* **Structured page parsing data**:
::::

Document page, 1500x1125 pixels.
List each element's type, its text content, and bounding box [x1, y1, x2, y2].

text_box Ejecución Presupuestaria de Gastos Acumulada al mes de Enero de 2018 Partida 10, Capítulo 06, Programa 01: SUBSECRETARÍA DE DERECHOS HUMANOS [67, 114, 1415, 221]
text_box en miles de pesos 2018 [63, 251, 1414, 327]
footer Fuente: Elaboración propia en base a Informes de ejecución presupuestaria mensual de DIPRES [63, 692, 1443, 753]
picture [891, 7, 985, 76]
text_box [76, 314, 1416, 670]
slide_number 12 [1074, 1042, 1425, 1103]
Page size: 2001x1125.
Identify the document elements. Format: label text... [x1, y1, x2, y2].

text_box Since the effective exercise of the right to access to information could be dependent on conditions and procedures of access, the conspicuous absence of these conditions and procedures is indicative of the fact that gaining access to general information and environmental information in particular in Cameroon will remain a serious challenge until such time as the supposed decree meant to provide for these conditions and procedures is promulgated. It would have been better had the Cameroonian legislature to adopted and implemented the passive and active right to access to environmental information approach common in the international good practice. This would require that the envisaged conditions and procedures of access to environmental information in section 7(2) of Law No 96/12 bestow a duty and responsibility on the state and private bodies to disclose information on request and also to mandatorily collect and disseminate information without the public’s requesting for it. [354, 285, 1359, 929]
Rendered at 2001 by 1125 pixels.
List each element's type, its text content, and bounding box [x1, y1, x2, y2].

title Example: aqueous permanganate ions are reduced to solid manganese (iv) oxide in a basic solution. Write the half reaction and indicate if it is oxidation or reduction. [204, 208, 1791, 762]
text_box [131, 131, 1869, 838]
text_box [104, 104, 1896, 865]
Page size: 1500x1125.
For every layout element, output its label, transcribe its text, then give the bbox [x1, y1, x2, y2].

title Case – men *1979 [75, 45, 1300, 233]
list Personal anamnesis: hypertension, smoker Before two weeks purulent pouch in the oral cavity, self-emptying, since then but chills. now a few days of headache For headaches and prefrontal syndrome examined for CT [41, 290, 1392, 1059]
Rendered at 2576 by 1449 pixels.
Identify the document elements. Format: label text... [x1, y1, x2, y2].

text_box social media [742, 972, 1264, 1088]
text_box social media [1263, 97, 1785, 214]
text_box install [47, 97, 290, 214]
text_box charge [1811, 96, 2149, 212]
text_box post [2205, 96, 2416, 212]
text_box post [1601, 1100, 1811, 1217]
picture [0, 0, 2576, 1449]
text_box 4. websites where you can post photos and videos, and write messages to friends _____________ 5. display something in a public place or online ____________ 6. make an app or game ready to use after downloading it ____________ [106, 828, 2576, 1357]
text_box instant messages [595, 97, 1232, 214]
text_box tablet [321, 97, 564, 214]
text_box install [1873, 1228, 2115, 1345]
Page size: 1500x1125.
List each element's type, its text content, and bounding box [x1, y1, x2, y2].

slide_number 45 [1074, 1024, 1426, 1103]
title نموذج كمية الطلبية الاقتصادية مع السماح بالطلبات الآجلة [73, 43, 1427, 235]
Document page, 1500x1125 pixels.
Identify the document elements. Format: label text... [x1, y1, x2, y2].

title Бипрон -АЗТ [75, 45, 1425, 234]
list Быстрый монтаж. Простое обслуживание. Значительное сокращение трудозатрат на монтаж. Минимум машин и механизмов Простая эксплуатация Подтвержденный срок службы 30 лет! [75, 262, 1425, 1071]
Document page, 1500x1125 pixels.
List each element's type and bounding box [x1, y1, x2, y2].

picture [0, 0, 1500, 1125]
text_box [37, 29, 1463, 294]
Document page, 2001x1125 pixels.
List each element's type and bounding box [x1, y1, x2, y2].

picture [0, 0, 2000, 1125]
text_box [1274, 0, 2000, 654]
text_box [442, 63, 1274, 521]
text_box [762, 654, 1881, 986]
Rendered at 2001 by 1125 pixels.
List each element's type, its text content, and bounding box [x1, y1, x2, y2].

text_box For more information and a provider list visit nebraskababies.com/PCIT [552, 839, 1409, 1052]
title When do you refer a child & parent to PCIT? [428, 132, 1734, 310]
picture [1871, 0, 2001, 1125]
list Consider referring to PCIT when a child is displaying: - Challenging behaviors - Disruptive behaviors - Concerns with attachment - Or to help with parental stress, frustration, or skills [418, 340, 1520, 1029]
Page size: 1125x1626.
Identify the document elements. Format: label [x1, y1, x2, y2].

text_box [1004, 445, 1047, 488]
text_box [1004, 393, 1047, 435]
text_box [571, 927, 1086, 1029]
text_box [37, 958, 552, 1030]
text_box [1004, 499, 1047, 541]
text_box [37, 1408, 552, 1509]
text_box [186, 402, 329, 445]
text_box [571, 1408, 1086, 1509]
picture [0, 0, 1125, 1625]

::::

* **What needs to be done**: Copy every line of the records, leaving nothing out.

* **Answer to this exercise**:
Document page, 1500x1125 pixels.
List each element's type, its text content, and bounding box [x1, y1, x2, y2].

text_box Ejecución Presupuestaria de Gastos Acumulada al mes de Enero de 2018 Partida 10, Capítulo 06, Programa 01: SUBSECRETARÍA DE DERECHOS HUMANOS [67, 114, 1415, 221]
text_box en miles de pesos 2018 [63, 251, 1414, 327]
footer Fuente: Elaboración propia en base a Informes de ejecución presupuestaria mensual de DIPRES [63, 692, 1443, 753]
picture [891, 7, 985, 76]
text_box [76, 314, 1416, 670]
slide_number 12 [1074, 1042, 1425, 1103]
Page size: 2001x1125.
Identify the document elements. Format: label text... [x1, y1, x2, y2].

text_box Since the effective exercise of the right to access to information could be dependent on conditions and procedures of access, the conspicuous absence of these conditions and procedures is indicative of the fact that gaining access to general information and environmental information in particular in Cameroon will remain a serious challenge until such time as the supposed decree meant to provide for these conditions and procedures is promulgated. It would have been better had the Cameroonian legislature to adopted and implemented the passive and active right to access to environmental information approach common in the international good practice. This would require that the envisaged conditions and procedures of access to environmental information in section 7(2) of Law No 96/12 bestow a duty and responsibility on the state and private bodies to disclose information on request and also to mandatorily collect and disseminate information without the public’s requesting for it. [354, 285, 1359, 929]
Rendered at 2001 by 1125 pixels.
List each element's type, its text content, and bounding box [x1, y1, x2, y2].

title Example: aqueous permanganate ions are reduced to solid manganese (iv) oxide in a basic solution. Write the half reaction and indicate if it is oxidation or reduction. [204, 208, 1791, 762]
text_box [131, 131, 1869, 838]
text_box [104, 104, 1896, 865]
Page size: 1500x1125.
For every layout element, output its label, transcribe its text, then give the bbox [x1, y1, x2, y2].

title Case – men *1979 [75, 45, 1300, 233]
list Personal anamnesis: hypertension, smoker Before two weeks purulent pouch in the oral cavity, self-emptying, since then but chills. now a few days of headache For headaches and prefrontal syndrome examined for CT [41, 290, 1392, 1059]
Rendered at 2576 by 1449 pixels.
Identify the document elements. Format: label text... [x1, y1, x2, y2].

text_box social media [742, 972, 1264, 1088]
text_box social media [1263, 97, 1785, 214]
text_box install [47, 97, 290, 214]
text_box charge [1811, 96, 2149, 212]
text_box post [2205, 96, 2416, 212]
text_box post [1601, 1100, 1811, 1217]
picture [0, 0, 2576, 1449]
text_box 4. websites where you can post photos and videos, and write messages to friends _____________ 5. display something in a public place or online ____________ 6. make an app or game ready to use after downloading it ____________ [106, 828, 2576, 1357]
text_box instant messages [595, 97, 1232, 214]
text_box tablet [321, 97, 564, 214]
text_box install [1873, 1228, 2115, 1345]
Page size: 1500x1125.
List each element's type, its text content, and bounding box [x1, y1, x2, y2].

slide_number 45 [1074, 1024, 1426, 1103]
title نموذج كمية الطلبية الاقتصادية مع السماح بالطلبات الآجلة [73, 43, 1427, 235]
Document page, 1500x1125 pixels.
Identify the document elements. Format: label text... [x1, y1, x2, y2].

title Бипрон -АЗТ [75, 45, 1425, 234]
list Быстрый монтаж. Простое обслуживание. Значительное сокращение трудозатрат на монтаж. Минимум машин и механизмов Простая эксплуатация Подтвержденный срок службы 30 лет! [75, 262, 1425, 1071]
Document page, 1500x1125 pixels.
List each element's type and bounding box [x1, y1, x2, y2].

picture [0, 0, 1500, 1125]
text_box [37, 29, 1463, 294]
Document page, 2001x1125 pixels.
List each element's type and bounding box [x1, y1, x2, y2].

picture [0, 0, 2000, 1125]
text_box [1274, 0, 2000, 654]
text_box [442, 63, 1274, 521]
text_box [762, 654, 1881, 986]
Rendered at 2001 by 1125 pixels.
List each element's type, its text content, and bounding box [x1, y1, x2, y2].

text_box For more information and a provider list visit nebraskababies.com/PCIT [552, 839, 1409, 1052]
title When do you refer a child & parent to PCIT? [428, 132, 1734, 310]
picture [1871, 0, 2001, 1125]
list Consider referring to PCIT when a child is displaying: - Challenging behaviors - Disruptive behaviors - Concerns with attachment - Or to help with parental stress, frustration, or skills [418, 340, 1520, 1029]
Page size: 1125x1626.
Identify the document elements. Format: label [x1, y1, x2, y2].

text_box [1004, 445, 1047, 488]
text_box [1004, 393, 1047, 435]
text_box [571, 927, 1086, 1029]
text_box [37, 958, 552, 1030]
text_box [1004, 499, 1047, 541]
text_box [37, 1408, 552, 1509]
text_box [186, 402, 329, 445]
text_box [571, 1408, 1086, 1509]
picture [0, 0, 1125, 1625]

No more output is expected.